I dubbi sulla morte in carcere di Patricia. Interrogazione di Ilaria Cucchi
13 Feb 2025 Claudio Bottan webSulla triste vicenda di Patricia Nike, la donna nigeriana deceduta al carcere Pagliarelli di Palermo di cui ci siamo occupati recentemente, sembrano esserci più ombre che luci. Un’unica certezza: la 54enne è morta in una cella del carcere palermitano il 12 gennaio, appena quattro giorni dopo avervi fatto ingresso trasferita dal femminile di Rebibbia. È arrivata in ambulanza ed è stata collocata in una cella con altre tre detenute, una delle quali le avrebbe dovuto fare da piantone per assisterla nei bisogni quotidiani. Non è stato necessario: il suo corpo malato ha ceduto presto.
Quali erano le reali condizioni di salute della donna al momento del trasferimento da Rebibbia? Solo una settimana prima era stata dimessa dopo un ricovero e rimandata in cella per poi, l’8 gennaio, partire per Palermo. Era nelle condizioni per affrontare il lungo viaggio? E, infine, al Pagliarelli avrebbe potuto essere adeguatamente assistita per le molte gravi patologie di cui era affetta?

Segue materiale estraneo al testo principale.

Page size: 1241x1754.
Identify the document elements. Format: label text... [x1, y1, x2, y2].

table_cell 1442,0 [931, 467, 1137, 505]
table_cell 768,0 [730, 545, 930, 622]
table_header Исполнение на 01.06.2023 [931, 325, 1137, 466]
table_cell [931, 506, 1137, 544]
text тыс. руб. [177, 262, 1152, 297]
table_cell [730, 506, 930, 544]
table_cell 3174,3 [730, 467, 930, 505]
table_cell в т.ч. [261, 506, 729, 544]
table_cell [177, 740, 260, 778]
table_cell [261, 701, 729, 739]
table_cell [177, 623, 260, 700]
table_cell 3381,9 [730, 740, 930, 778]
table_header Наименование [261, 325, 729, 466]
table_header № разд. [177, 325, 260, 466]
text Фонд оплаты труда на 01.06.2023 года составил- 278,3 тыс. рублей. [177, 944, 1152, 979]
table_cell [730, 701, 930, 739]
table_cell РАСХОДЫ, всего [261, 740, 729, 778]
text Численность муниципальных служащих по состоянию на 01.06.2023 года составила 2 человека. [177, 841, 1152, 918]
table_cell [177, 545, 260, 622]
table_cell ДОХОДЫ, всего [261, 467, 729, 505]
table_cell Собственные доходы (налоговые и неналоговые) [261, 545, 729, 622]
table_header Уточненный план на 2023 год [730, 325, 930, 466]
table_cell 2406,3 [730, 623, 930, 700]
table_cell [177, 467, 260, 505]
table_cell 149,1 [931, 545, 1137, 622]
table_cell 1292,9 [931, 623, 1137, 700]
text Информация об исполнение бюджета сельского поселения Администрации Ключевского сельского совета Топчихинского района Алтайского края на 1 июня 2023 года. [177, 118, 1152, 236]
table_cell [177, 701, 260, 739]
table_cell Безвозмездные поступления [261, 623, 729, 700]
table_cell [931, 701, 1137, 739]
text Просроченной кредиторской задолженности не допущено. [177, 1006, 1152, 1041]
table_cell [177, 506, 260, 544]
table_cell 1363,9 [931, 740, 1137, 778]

A queste domande ha cercato di ottenere riscontri la senatrice Ilaria Cucchi con una formale richiesta di acceso agli atti rivolta ad entrambi i penitenziari ricevendo “risposte poco esaustive e prive delle cartelle cliniche”. Dalla direzione del carcere di Rebibbia precisano che “per via del grave sovraffollamento, avevano richiesto il deflazionamento delle detenute, con conseguente provvedimento di assegnazione in altro istituto”. Per cercare di fare chiarezza Ilaria Cucchi ha presentato una dettagliata interrogazione parlamentare rivolta ai competenti Ministri. “La direttrice del carcere di Palermo, nel novembre 2024, lamentava alla stampa il grave sovraffollamento della struttura, con una presenza di circa 1400 detenuti su una capienza massima di 1000, qual è il senso del trasferimento della donna da un istituto ‘gravemente sovraffollato’ ad un altro nelle medesime condizioni?” si legge nel documento.
"La detenuta pare fosse affetta da gravi patologie e in una nota la direzione di Rebibbia afferma che al momento della partenza fosse in condizioni di affrontare il lungo viaggio – dice il garante Pino Apprendi - Ilaria Cucchi nella interrogazione chiede ai ministri cosa intendono fare per accertare quali fossero le condizioni di salute della detenuta prima della partenza e, più in generale, quali iniziative intendano intraprendere i ministri, ciascuno per quanto di propria competenza, per superare il sovraffollamento degli istituti di pena e garantire il pieno diritto alla salute a tutti i detenuti".
L’interrogazione di Ilaria Cucchi, tra l’altro, mira anche a “sapere se sia stata eseguita o si intenda eseguire l’autopsia e se sia stata data degna sepoltura alla donna e dove”. Un dettaglio non da poco quest’ultimo premesso che, a quanto risulta, nell’immediatezza del decesso non sarebbe stata informata né la famiglia né l’ambasciata nigeriana a Roma.
Di Patricia Nike sappiamo ben poco, probabilmente quello non è neppure il suo vero nome stando a quanto trapela dalla comunità nigeriana. Un fantasma, l’ombra di una donna che a Roma trascinava le sue sofferenze fisiche e mentali da una struttura d’accoglienza all’altra senza pace. Nella storia della donna nigeriana sono concentrati tutti gli elementi che caratterizzano la maggior parte degli abitanti del pianeta carcere: povertà, emarginazione, fragilità, dipendenze e malattia. Persone di cui ci importa poco e preferiamo sapere ben nascoste alla nostra vista. Ma pur sempre persone.